Booker, who was never able to secure a top-five position in voter-preference surveys, dropped out of the race on Monday ahead of the February 3 Iowa caucuses, the Democrats' first nominating contest, reports Efe news.

His decision comes six weeks after California Senator Kamala Harris ended her White House bid and means that the lone African-American candidate left in the Democratic presidential contest is former Massachusetts Governor Deval Patrick, who got a late start in the race and also is not one of the front-runners in the polls.

African-Americans are a key voting bloc for Democrats in their bid to defeat incumbent President Donald Trump in the November 3 election.

Booker's move came after he failed for the second straight time to qualify for a Democratic debate despite having launched a digital and TV ad campaign valued at around $500,000.

"It's with a full heart that I share this news - I'm suspending my campaign for president," the former Mayor of Newark, New Jersey, wrote on Twitter.

He added in an email to supporters that his campaign has reached a juncture in which he needs more money to gain ground and that those funds are lacking.

That money is "harder to raise because I won't be on the next debate stage and because the urgent business of (Trump's) impeachment (trial in the Senate) will rightly be keeping me in Washington".

Booker did not participate in the last Democratic debate on December 19, 2019 in Los Angeles and also did not qualify for a debate in Des Moines, Iowa, scheduled for Tuesday night.

"It was a difficult decision to make, but I got in this race to win, and I've always said I wouldn't continue if there was no longer a path to victory," the Senator, whose message of community, love and unity failed to resonate with voters, said in the email.

Booker also has repeatedly spoken out about the lack of racial diversity among the candidates remaining in the Democratic field.

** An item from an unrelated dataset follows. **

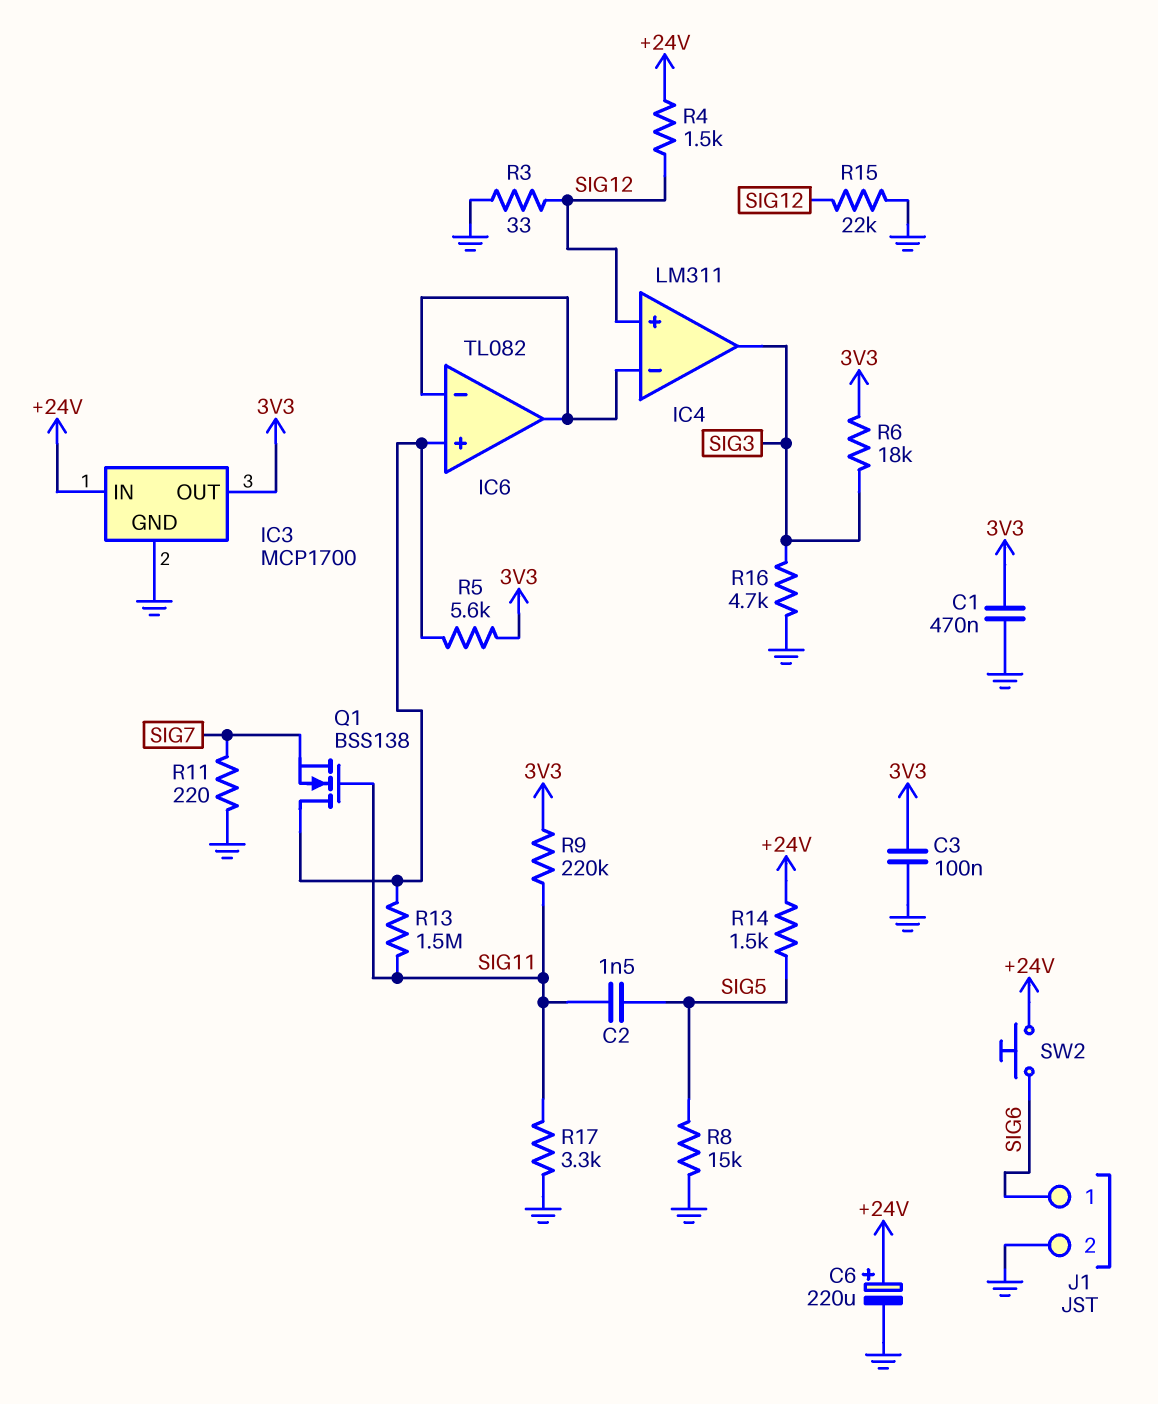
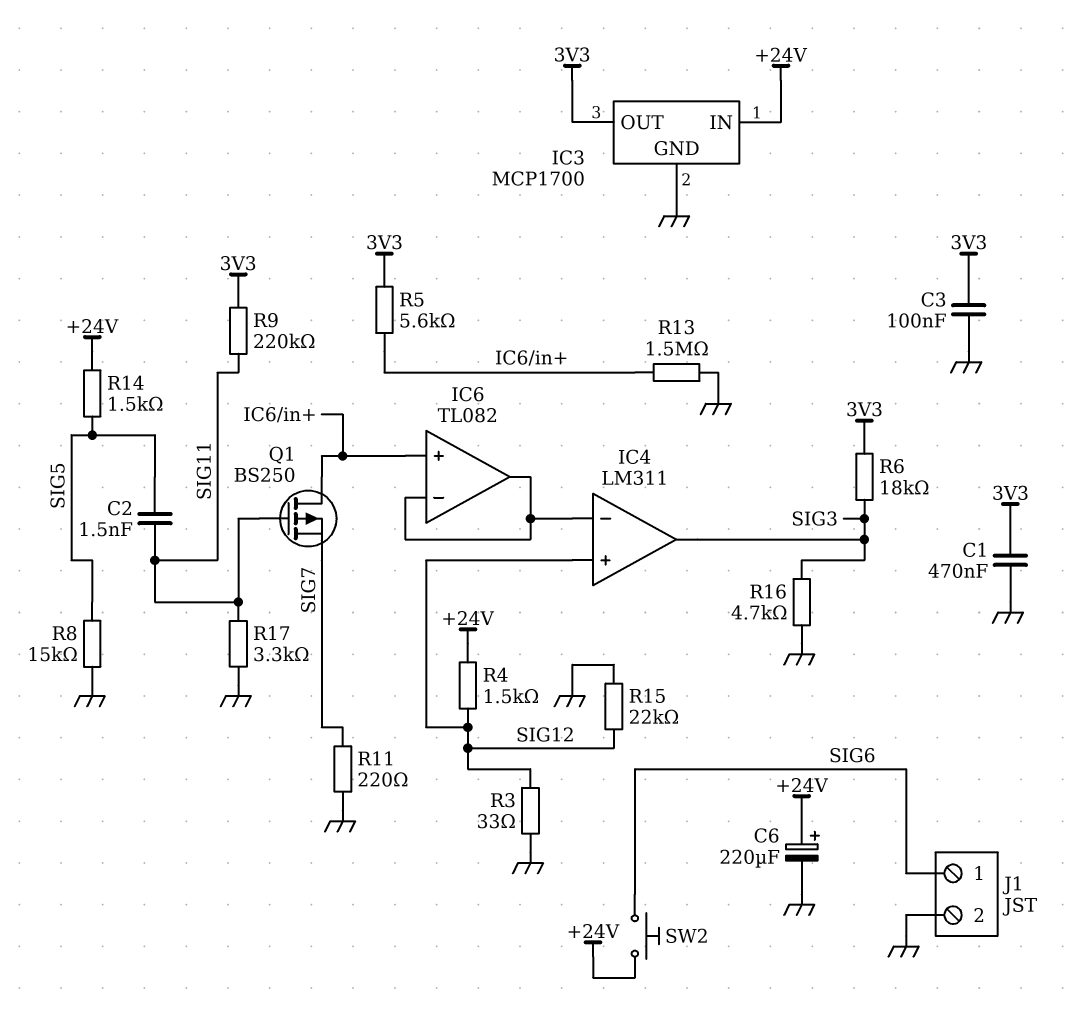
Q1: NMOS BSS138 (G SIG11, D IC6/in+, S SIG7) -> PMOS BS250 (G SIG11, D IC6/in+, S SIG7)
R13: 1.5M (IC6/in+, SIG11) -> 1.5M (GND, IC6/in+)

The 50-year-old Booker became Newark's mayor in 2006 after making an unsuccessful, underdog bid for that same office four years earlier; that 2002 contest was documented in the critically acclaimed, Oscar-nominated documentary feature "Street Fight," which helped boost the politician's public visibility.

After winning re-election in 2010, Booker ran for the New Jersey Senate seat left vacant following the death of 89-year-old Democrat Frank Lautenberg.

He won that 2013 special election and then was re-elected to the same seat a year later. Booker is up for re-election once again this year in a state where a Republican senator has not been voted into office since 1972.

The race for the Democratic nomination is down to 12 following Booker's exit, with former Vice President Joe Biden, Senators Bernie Sanders and Elizabeth Warren and the former Mayor of South Bend, Indiana, Pete Buttigieg, leading the polls.

After Booker's announcement, Trump took to Twitter to sarcastically mock the failed campaign of one of his harshest critics.

"Really Big Breaking News (Kidding): Booker, who was in zero polling territory, just dropped out of the Democrat Presidential Primary Race. Now I can rest easy tonight. I was sooo concerned that I would someday have to go head to head with him."